Se o martírio é 100% maior, os pontos positivos, penso eu, também são dobrados. Para uma panicada ou panicado há uma gama maior de alegrias que vão além do “acordar sem o despertador” e “sentar em um banco de praça e ver a vida passar”. Tem a sensação de liberdade, de vitória, de ter conseguido, aos trancos e barrancos, vencer o medo de voar. De estar muitos quilômetros distante da segurança de casa, em um lugar que provavelmente não alcançaria por outros meio que não em uma aeronave voando a 800 quilômetros por hora. Que aquele pôr do sol lindo você quase perdeu, mas não, você juntou forças de onde não tinha e chegou até ali. Essa conquista não tem preço.

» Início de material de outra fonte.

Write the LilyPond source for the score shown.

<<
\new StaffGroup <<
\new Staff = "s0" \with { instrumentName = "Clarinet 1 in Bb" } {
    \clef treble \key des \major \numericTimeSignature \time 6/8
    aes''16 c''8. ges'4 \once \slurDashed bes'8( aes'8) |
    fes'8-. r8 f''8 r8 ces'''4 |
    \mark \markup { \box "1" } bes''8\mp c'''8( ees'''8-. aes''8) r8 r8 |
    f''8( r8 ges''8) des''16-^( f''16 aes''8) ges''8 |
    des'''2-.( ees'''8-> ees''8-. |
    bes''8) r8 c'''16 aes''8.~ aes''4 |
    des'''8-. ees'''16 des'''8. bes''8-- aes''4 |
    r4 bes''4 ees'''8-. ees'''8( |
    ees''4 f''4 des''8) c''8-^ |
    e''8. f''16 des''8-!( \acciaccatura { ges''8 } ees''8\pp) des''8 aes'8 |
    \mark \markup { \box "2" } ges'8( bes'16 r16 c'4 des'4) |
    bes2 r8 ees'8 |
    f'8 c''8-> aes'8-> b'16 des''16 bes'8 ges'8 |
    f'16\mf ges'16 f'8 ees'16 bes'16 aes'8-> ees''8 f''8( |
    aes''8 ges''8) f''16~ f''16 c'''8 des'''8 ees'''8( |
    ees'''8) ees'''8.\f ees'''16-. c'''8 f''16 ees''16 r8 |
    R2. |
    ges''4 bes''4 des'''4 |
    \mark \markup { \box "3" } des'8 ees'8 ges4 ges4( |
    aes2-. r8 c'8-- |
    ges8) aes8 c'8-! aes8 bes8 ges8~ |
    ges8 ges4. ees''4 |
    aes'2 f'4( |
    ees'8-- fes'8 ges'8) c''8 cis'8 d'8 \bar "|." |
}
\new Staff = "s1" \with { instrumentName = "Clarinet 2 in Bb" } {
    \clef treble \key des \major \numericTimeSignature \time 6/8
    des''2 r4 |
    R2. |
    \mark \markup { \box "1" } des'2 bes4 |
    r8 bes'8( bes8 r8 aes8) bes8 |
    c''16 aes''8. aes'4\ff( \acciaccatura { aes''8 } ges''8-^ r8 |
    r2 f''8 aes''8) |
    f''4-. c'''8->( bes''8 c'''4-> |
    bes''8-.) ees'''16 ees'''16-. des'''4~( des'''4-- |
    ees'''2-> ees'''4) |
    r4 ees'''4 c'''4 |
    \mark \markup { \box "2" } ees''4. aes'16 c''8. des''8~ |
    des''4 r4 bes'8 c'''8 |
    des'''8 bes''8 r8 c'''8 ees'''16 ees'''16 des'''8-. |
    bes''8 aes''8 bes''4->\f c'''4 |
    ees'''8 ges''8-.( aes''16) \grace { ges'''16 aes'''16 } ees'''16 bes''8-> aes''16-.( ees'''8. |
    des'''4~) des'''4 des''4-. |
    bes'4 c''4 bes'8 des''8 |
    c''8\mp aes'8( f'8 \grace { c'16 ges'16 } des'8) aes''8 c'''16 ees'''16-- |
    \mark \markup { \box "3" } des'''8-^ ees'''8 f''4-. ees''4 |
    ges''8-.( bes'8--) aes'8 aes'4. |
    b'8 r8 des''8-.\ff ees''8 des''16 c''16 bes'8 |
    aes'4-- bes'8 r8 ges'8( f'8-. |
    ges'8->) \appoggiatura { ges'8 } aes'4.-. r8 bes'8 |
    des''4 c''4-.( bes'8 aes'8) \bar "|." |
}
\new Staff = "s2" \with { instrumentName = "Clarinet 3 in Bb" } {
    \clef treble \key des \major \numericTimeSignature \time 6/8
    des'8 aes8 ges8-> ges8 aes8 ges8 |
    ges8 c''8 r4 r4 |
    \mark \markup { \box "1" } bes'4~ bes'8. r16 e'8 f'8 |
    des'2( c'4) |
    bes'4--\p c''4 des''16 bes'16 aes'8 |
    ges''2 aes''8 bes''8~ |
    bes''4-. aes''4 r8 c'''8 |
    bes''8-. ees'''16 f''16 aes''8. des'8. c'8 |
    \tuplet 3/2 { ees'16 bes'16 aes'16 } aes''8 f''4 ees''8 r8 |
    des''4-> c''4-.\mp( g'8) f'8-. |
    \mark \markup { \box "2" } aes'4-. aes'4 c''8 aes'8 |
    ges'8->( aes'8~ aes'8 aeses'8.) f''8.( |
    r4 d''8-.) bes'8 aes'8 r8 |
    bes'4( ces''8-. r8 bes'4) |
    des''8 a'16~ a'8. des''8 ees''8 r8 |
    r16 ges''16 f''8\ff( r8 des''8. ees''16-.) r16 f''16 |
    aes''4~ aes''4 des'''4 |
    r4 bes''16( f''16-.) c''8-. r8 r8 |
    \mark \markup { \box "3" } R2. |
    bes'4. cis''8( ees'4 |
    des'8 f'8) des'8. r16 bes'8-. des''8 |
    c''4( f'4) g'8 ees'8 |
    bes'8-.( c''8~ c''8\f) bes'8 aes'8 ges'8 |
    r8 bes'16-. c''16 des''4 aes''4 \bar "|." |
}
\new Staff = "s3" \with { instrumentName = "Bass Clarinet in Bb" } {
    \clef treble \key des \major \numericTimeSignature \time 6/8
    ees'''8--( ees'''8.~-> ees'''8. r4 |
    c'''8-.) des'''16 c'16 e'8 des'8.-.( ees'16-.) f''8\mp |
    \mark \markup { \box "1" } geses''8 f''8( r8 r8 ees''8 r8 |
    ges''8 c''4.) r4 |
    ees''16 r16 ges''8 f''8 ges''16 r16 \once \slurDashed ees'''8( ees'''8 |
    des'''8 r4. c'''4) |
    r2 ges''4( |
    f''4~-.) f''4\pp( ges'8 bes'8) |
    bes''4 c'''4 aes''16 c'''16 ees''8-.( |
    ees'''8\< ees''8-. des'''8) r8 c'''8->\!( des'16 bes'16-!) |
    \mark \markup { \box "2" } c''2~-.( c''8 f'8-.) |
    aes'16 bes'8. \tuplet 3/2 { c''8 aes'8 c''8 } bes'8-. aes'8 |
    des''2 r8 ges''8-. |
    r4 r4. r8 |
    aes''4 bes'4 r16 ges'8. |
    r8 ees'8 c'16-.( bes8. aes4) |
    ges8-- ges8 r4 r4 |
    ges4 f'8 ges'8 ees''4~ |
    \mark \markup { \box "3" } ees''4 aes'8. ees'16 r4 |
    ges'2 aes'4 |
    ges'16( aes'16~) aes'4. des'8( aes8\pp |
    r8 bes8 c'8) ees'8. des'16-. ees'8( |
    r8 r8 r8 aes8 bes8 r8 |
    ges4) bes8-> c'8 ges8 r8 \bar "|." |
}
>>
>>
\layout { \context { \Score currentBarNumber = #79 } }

“E já começar as férias temendo o voo de volta?”, você pode me perguntar. Pois digo, um leão de cada vez. Vá visitar Buenos Aires, mesmo que sofrendo por antecipação. Mergulhe nas praias de rio do Pará sabendo que em poucos dias terá de enfrentar dois voos pra voltar. Só não vale ficar no hotel, encolhido, em posição fetal. Afinal, você já abateu a fera na ida, já está com a prática. Matar a besta na volta, mesmo que com medo e pernas bambas, é bem possível. Aposto que você vence essa batalha.